Un rapport qui mettra tout le monde d'accord, y compris les sceptiques : celui commandé par l'INRA en mai 2017 -qu'on ne peut pas soupçonner de spécisme !- qui fait la synthèse  sur ce que nous connaissons de la conscience animale, étude portant essentiellement sur les animaux d'élevage (mais pas que) puisque l'INRA pose la question de notre responsabilité envers ces animaux, leur bien-être physique et mental.

Lisez les 7 pages (claires)  de ce résumé (lien ci-dessous) et vous en serez ... je ne trouve pas le mot qui convient ! 

Pour terminer cet article de façon plus ludique, mais non moins réflexive, je vous suggère de voir ou de revoir le film "Premier Contact", mal jugé car mal compris  à sa sortie en 2016, qui propose une réflexion particulièrement intéressante et originale sur le décodage du langage, ici des  aliens pacifiques et heptapodes, et donc de toute forme de langages autres qu'humains,  ainsi que sur la perception non linéaire du temps. -L'héroïne du film se prénomme Hannah, prénom-palindrome...

Jets d'encre logogrammes des aliens de Premier contact, "symboles magnifiques entre  le test de Rorschach et l'action painting de Jackson Pollock". (Jacques Morice).

Premier Contact (film) — Wikipédia (wikipedia.org)

Ce qui renforce l'idée que nous allons chercher bien loin des "aliens" alors qu'ils nous entourent : ce sont les animaux  et les plantes dont nous commençons à peine à entre-apercevoir  l'intelligence hors de nos normes humaines.  Ces "premiers contacts" sont un beau programme pour les années à venir, non ? 

Document partagé via Facebook

Franco Fortunato (peintre italien né en 1946) La fabrique du temps.

Franco Fortunato (peintre italien né en 1946) La fabrique du temps.

Beaucoup de liens dans cet articles, me direz-vous ? Oui, juste pour ouvrir des pistes et essayer de vous prouver que nous vivons une époque passionnante (sans ironie). Car  je me garderai bien de m'exprimer au-delà de mes domaines de compétence : "Sutor, ne supra crepidam !" comme disaient les Romains. 

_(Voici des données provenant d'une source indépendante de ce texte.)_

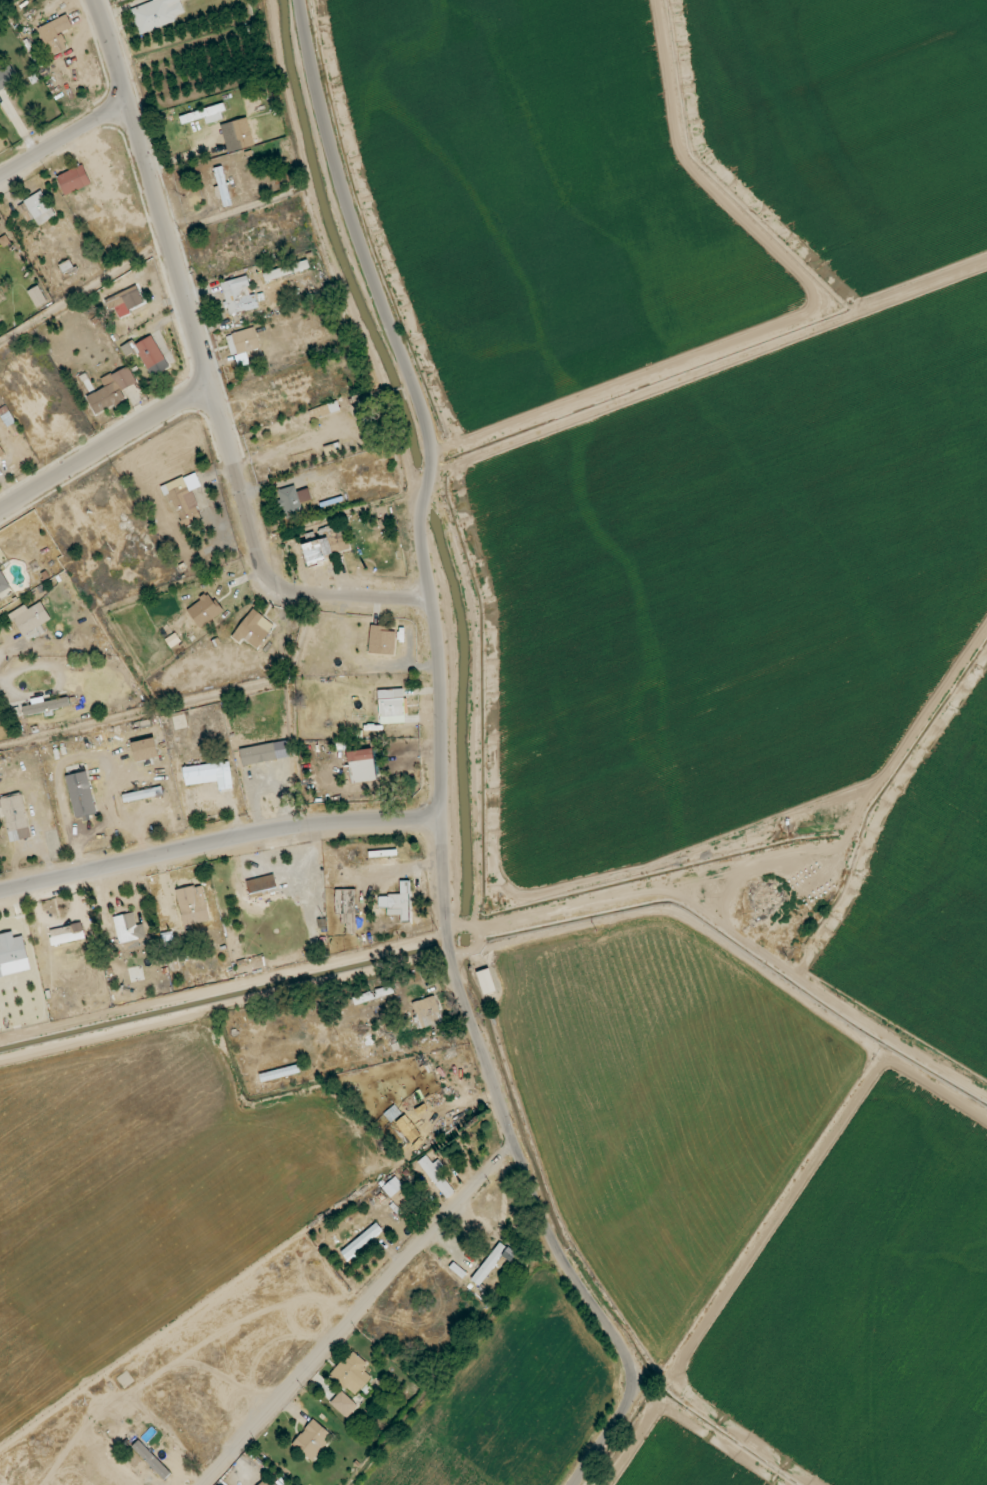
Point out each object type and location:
road: (8, 4)
building: (158, 14)
building: (55, 34)
building: (7, 77)
building: (205, 115)
building: (242, 133)
road: (64, 140)
building: (74, 179)
building: (223, 186)
building: (40, 207)
building: (25, 212)
road: (360, 244)
building: (286, 270)
road: (84, 292)
building: (238, 295)
building: (37, 296)
building: (126, 298)
building: (243, 345)
building: (149, 352)
road: (709, 360)
road: (206, 369)
building: (111, 390)
building: (324, 410)
road: (105, 448)
building: (1, 452)
road: (426, 492)
building: (184, 498)
building: (293, 501)
building: (327, 545)
building: (3, 583)
building: (204, 610)
building: (30, 618)
building: (253, 629)
building: (382, 640)
road: (397, 642)
building: (391, 702)
building: (44, 705)
road: (145, 710)
road: (293, 710)
road: (925, 736)
building: (144, 749)
building: (258, 754)
building: (361, 766)
building: (208, 774)
building: (80, 795)
building: (12, 812)
road: (850, 835)
road: (218, 844)
road: (451, 885)
building: (261, 886)
building: (397, 902)
building: (192, 905)
building: (346, 907)
road: (560, 924)
building: (129, 930)
building: (67, 933)
road: (494, 946)
building: (13, 954)
road: (773, 958)
building: (486, 981)
building: (426, 1012)
road: (469, 1016)
road: (971, 1100)
building: (437, 1177)
building: (392, 1187)
building: (489, 1263)
road: (727, 1285)
road: (353, 1311)
building: (352, 1372)
building: (344, 1404)
building: (313, 1440)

Je ne fais donc pas d' "ultracrépidarianisme",  même si on entend beaucoup de non-spécialistes s'exprimer sur le/la COVID par les temps qui courent ! Vous me direz- et vous aurez raison- que même les spécialistes sont parfois "diafoireux" ! 

Dali, Persistance de la mémoire corpusculaire.

Dali, Persistance de la mémoire corpusculaire.